In [None]:
import concurrent.futures
from pathlib import Path

from agent import Agent
from constants import CONSISTENT_TEMPERATURE, CREATIVE_TEMPERATURE
from prompts import (
    PRINCIPAL_INVESTIGATOR,
    SCIENTIFIC_CRITIC,
    create_merge_prompt,
)
from run_meeting import run_meeting
from utils import load_summaries

In [None]:
# Set up key parameters
num_iterations = 5
num_rounds = 3
save_dir = Path("antibody_design")
model = "gpt-4o-2024-08-06"
background_prompt = "You are working on a research project to use machine learning to develop antibodies or nanobodies for the newest variant of the SARS-CoV-2 spike protein that also, ideally, have activity against other circulating minor variants and past variants."

## Select team members

In [None]:
# Select team members - prompts
team_selection_dir = save_dir / "team_selection"

team_selection_agenda = f"""{background_prompt} You need to select a team of three scientists to help you with this project. Please select the team members that you would like to invite to a discussion to create the antibody/nanobody design approach. Please list the team members in the following format, using the team member below as an example. You should not include yourself (Principal Investigator) in the list.

Agent(
    title="Principal Investigator",
    expertise="applying artificial intelligence to biomedical research",
    goal="perform research in your area of expertise that maximizes the scientific impact of the work",
    role="lead a team of experts to solve an important problem in artificial intelligence for biomedicine, make key decisions about the project direction based on team member input, and manage the project timeline and resources",
)
"""

In [None]:
# Select team members - discussion
with concurrent.futures.ThreadPoolExecutor() as executor:
    concurrent.futures.wait([
        executor.submit(
            run_meeting,
            meeting_type="individual",
            team_member=PRINCIPAL_INVESTIGATOR,
            agenda=team_selection_agenda,
            save_dir=team_selection_dir,
            save_name=f"discussion_{iteration_num + 1}",
            temperature=CREATIVE_TEMPERATURE,
            model=model,
        ) for iteration_num in range(num_iterations)
    ])

In [None]:
# Select team members - merge
team_selection_summaries = load_summaries(discussion_paths=list(team_selection_dir.glob("discussion_*.json")))
print(f"Number of summaries: {len(team_selection_summaries)}")

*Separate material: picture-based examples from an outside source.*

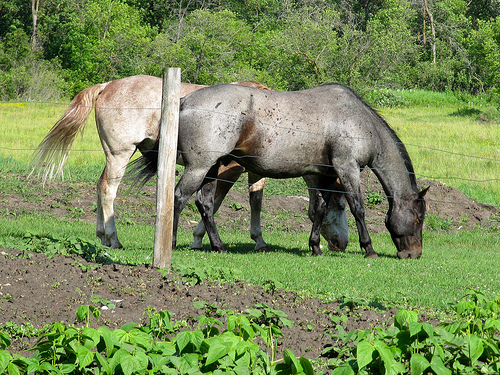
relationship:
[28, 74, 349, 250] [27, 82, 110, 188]
horse has tail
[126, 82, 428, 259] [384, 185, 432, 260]
horse has head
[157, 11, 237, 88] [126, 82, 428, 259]
tree behind horse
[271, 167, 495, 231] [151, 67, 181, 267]
dirt near post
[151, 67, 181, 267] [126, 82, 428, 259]
post near horse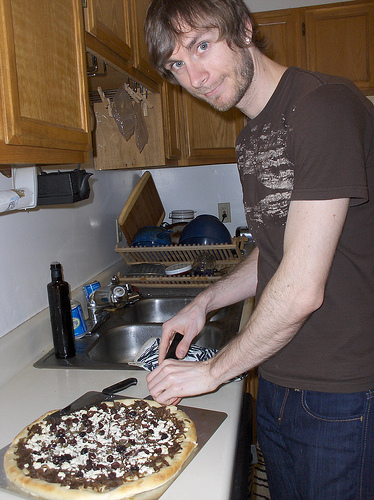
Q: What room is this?
A: It is a kitchen.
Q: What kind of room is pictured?
A: It is a kitchen.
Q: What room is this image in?
A: It is at the kitchen.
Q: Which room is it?
A: It is a kitchen.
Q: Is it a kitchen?
A: Yes, it is a kitchen.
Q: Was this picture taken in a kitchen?
A: Yes, it was taken in a kitchen.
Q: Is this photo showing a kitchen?
A: Yes, it is showing a kitchen.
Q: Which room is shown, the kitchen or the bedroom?
A: It is the kitchen.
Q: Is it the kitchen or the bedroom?
A: It is the kitchen.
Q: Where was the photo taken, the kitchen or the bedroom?
A: It was taken at the kitchen.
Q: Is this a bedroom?
A: No, it is a kitchen.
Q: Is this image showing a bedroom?
A: No, the picture is showing a kitchen.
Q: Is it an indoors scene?
A: Yes, it is indoors.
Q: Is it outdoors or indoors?
A: It is indoors.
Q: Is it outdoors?
A: No, it is indoors.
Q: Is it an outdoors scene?
A: No, it is indoors.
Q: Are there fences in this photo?
A: No, there are no fences.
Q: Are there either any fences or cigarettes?
A: No, there are no fences or cigarettes.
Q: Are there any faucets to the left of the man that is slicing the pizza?
A: Yes, there is a faucet to the left of the man.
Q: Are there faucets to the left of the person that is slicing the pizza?
A: Yes, there is a faucet to the left of the man.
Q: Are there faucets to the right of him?
A: No, the faucet is to the left of the man.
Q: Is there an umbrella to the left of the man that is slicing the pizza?
A: No, there is a faucet to the left of the man.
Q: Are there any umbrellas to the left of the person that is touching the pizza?
A: No, there is a faucet to the left of the man.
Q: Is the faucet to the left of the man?
A: Yes, the faucet is to the left of the man.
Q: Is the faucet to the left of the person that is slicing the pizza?
A: Yes, the faucet is to the left of the man.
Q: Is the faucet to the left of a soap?
A: No, the faucet is to the left of the man.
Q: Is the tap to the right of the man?
A: No, the tap is to the left of the man.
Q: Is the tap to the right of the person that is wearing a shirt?
A: No, the tap is to the left of the man.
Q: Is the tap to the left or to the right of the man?
A: The tap is to the left of the man.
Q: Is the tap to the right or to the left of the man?
A: The tap is to the left of the man.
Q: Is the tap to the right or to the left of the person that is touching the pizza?
A: The tap is to the left of the man.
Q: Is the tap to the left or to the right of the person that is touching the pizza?
A: The tap is to the left of the man.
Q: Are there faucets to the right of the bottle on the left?
A: Yes, there is a faucet to the right of the bottle.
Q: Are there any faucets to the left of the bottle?
A: No, the faucet is to the right of the bottle.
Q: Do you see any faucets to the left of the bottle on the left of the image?
A: No, the faucet is to the right of the bottle.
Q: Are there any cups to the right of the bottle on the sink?
A: No, there is a faucet to the right of the bottle.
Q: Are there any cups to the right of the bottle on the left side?
A: No, there is a faucet to the right of the bottle.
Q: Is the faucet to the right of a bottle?
A: Yes, the faucet is to the right of a bottle.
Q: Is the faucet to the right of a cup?
A: No, the faucet is to the right of a bottle.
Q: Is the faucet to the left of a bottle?
A: No, the faucet is to the right of a bottle.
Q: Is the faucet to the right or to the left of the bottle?
A: The faucet is to the right of the bottle.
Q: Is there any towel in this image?
A: Yes, there is a towel.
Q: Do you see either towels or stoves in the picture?
A: Yes, there is a towel.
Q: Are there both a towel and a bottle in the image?
A: Yes, there are both a towel and a bottle.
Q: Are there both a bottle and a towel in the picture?
A: Yes, there are both a towel and a bottle.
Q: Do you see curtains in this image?
A: No, there are no curtains.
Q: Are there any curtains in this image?
A: No, there are no curtains.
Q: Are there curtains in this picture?
A: No, there are no curtains.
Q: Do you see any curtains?
A: No, there are no curtains.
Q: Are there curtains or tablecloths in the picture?
A: No, there are no curtains or tablecloths.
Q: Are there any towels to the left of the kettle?
A: Yes, there is a towel to the left of the kettle.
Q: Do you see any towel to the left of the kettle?
A: Yes, there is a towel to the left of the kettle.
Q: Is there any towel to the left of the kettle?
A: Yes, there is a towel to the left of the kettle.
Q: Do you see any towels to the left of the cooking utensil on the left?
A: Yes, there is a towel to the left of the kettle.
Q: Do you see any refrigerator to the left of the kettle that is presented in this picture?
A: No, there is a towel to the left of the kettle.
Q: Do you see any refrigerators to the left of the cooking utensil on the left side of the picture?
A: No, there is a towel to the left of the kettle.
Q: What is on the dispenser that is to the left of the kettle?
A: The towel is on the dispenser.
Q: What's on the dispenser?
A: The towel is on the dispenser.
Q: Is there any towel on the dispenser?
A: Yes, there is a towel on the dispenser.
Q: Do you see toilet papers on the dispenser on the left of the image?
A: No, there is a towel on the dispenser.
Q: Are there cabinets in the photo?
A: Yes, there is a cabinet.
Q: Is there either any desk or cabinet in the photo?
A: Yes, there is a cabinet.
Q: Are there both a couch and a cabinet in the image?
A: No, there is a cabinet but no couches.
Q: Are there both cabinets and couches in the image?
A: No, there is a cabinet but no couches.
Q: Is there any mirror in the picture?
A: No, there are no mirrors.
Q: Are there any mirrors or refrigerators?
A: No, there are no mirrors or refrigerators.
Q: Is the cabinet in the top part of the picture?
A: Yes, the cabinet is in the top of the image.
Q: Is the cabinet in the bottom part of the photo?
A: No, the cabinet is in the top of the image.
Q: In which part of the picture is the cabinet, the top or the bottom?
A: The cabinet is in the top of the image.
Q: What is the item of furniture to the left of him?
A: The piece of furniture is a cabinet.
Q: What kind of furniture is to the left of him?
A: The piece of furniture is a cabinet.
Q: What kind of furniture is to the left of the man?
A: The piece of furniture is a cabinet.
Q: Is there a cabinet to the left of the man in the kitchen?
A: Yes, there is a cabinet to the left of the man.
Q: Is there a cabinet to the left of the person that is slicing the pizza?
A: Yes, there is a cabinet to the left of the man.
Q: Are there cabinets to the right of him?
A: No, the cabinet is to the left of the man.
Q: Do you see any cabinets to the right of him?
A: No, the cabinet is to the left of the man.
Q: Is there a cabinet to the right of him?
A: No, the cabinet is to the left of the man.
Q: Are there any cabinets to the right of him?
A: No, the cabinet is to the left of the man.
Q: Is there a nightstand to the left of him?
A: No, there is a cabinet to the left of the man.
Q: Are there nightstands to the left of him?
A: No, there is a cabinet to the left of the man.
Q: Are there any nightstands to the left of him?
A: No, there is a cabinet to the left of the man.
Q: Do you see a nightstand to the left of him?
A: No, there is a cabinet to the left of the man.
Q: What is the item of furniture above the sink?
A: The piece of furniture is a cabinet.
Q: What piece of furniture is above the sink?
A: The piece of furniture is a cabinet.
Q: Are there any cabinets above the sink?
A: Yes, there is a cabinet above the sink.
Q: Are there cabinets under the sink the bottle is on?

team_selection_merge_prompt = create_merge_prompt(agenda=team_selection_agenda)

run_meeting(
    meeting_type="individual",
    team_member=PRINCIPAL_INVESTIGATOR,
    agenda=team_selection_merge_prompt,
    save_dir=team_selection_dir,
    save_name="merged",
    summaries=team_selection_summaries,
    temperature=CONSISTENT_TEMPERATURE,
    model=model,
)

In [None]:
# Add team members
IMMUNOLOGIST = Agent(
    title="Immunologist",
    expertise="antibody engineering and immune response characterization",
    goal="guide the development of antibodies/nanobodies that elicit a strong and broad immune response",
    role="advise on immunogenicity, cross-reactivity with other variants, and potential for therapeutic application, ensuring the designs are viable for experimental validation and downstream applications",
)

MACHINE_LEARNING_SPECIALIST = Agent(
    title="Machine Learning Specialist",
    expertise="developing algorithms for protein-ligand interactions and optimization",
    goal="create and apply machine learning models to predict antibody efficacy and optimize binding affinity across SARS-CoV-2 variants",
    role="lead the development of AI tools for predicting interactions and refining antibody designs based on computational results",
)

COMPUTATIONAL_BIOLOGIST = Agent(
    title="Computational Biologist",
    expertise="protein structure prediction and molecular dynamics simulations",
    goal="develop predictive models to identify potential antibody/nanobody candidates and simulate interactions with the SARS-CoV-2 spike protein",
    role="provide insights into structural dynamics, guide virtual screening efforts, and validate computational predictions with simulations",
)

team_members = (
    IMMUNOLOGIST,
    MACHINE_LEARNING_SPECIALIST,
    COMPUTATIONAL_BIOLOGIST,
    SCIENTIFIC_CRITIC,
)

## Select project

In [None]:
# Select antibodies project - prompts
project_selection_dir = save_dir / "project_selection"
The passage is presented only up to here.